4.12.2013

friday


Here's a snippet of excellent Friday writing advice from Sam McNerney at Big Think:


 


"I think fluency explains why one hallmark of good writing is clarity. If written language is a window into the writer’s world, then wordy prose diminishes the reader’s chance of understanding that world. Here’s the rub: despite easy-to-digest principles that encourage fluent writing (e.g., 'omit needless words' and 'when in doubt, cut'), many writers fill page after page with verbose paragraphs much more difficult to understand, hopefully, than this one.

"There are at least two reasons why. First, everything we write is fluent to us.
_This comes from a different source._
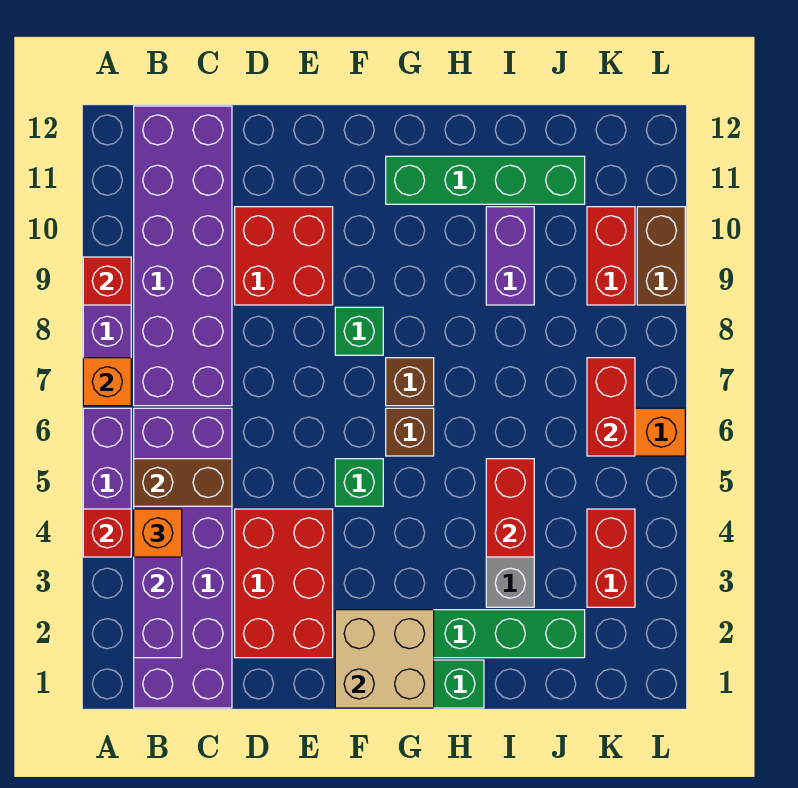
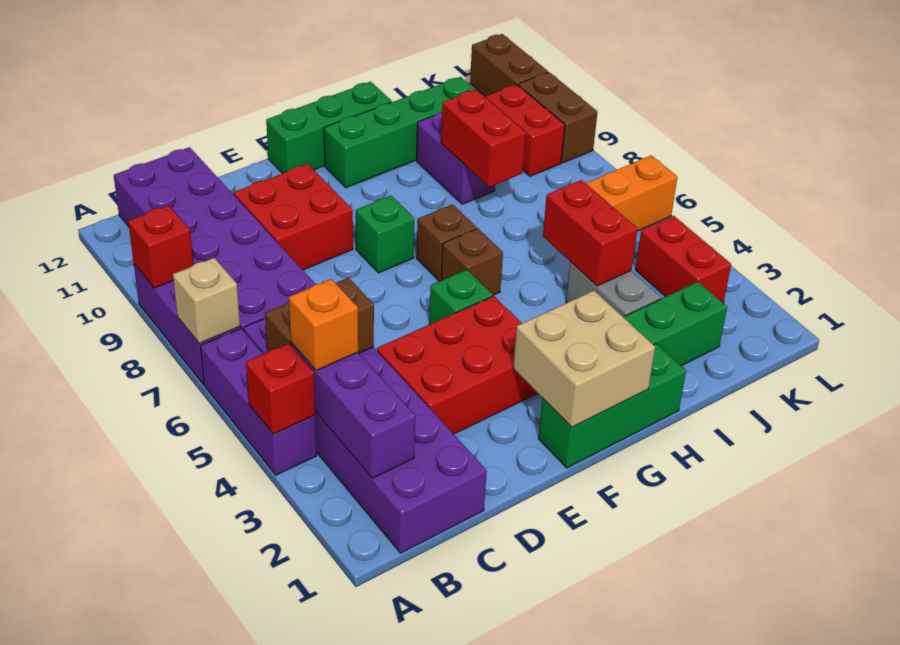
orange 1x1 brick [83,358,131,406] -> tan 1x1 brick [173,258,240,344]
red 2x3 brick [235,509,333,658] -> red 2x3 brick turned to [377,296,538,434]
none -> green 1x3 brick [266,82,392,173]
red 1x2 brick [587,358,635,456] -> red 1x2 brick moved to [441,90,526,187]
none -> brown 1x2 brick [470,34,548,96]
The challenge is to know how comprehensible a piece of writing is for the reader. This is difficult because it’s nearly impossible for you, the writer, to know what it is like for your reader to not know something you know. Psychologists term this the 'curse of knowledge' and one byproduct is using jargon unknowingly. If, for example, I write, 'Cartesian mind-body dualism is at odds with modern neuroscience' I may wrongfully assume that a reader has a background in either philosophy or contemporary cognitive science.
"There are a few ways to avoid the curse of knowledge. The easiest is to show a draft to a friend and ask him if it makes sense. Stepping away from a draft also helps. Research suggests that apocryphal stories of warm baths, long walks and ping-pong matches giving rise to moments of insight contain some scientific merit. An effortless activity refreshes the mind, so when you return to your draft it’s easier to notice previously overlooked errors.
"The second reason is less obvious. When I ask writers for advice, many recommend that I read other successful writers and 'steal' from them. This is good advice. However, the problem with learning how to write by reading good writers is a lot like trying to understand a magic trick by watching a magician preform it: it’s not obvious what makes the trick work and it’s easy to overlook the hours of practice the magician spent perfecting it. A cogent and lucid novel is likewise illusionary. It’s not apparent why it works – it just does. Importantly, the novel does not include the hundreds of thousands of words and paragraphs – even chapters – omitted from previous drafts. Like an aspiring magician, the aspiring writer cannot simply study a piece of prose by reading it; he must focus on the concealed details that make the final draft work while remembering the countless hours the author spent revising, rejecting, sifting and selecting.
"In sum, good writing is easy to read but writing well is difficult to do. Aspiring writers forget this and fall victim to what I call the illusion of simplicity, or the tendency to conflate the fluency of a piece of prose with how easy it is to write something of equal value. A professor of mine used to harp on what he termed the 'golden first draft bias.' His point is that because nearly everything we read – magazines, newspapers and books – is a final draft we mistakenly conclude that it was the only draft. As a result, his students – including me – believe that there’s no need to revise."

That "curse of knowledge" thing? 
Yes. Something I definitely need to work on in my own writing.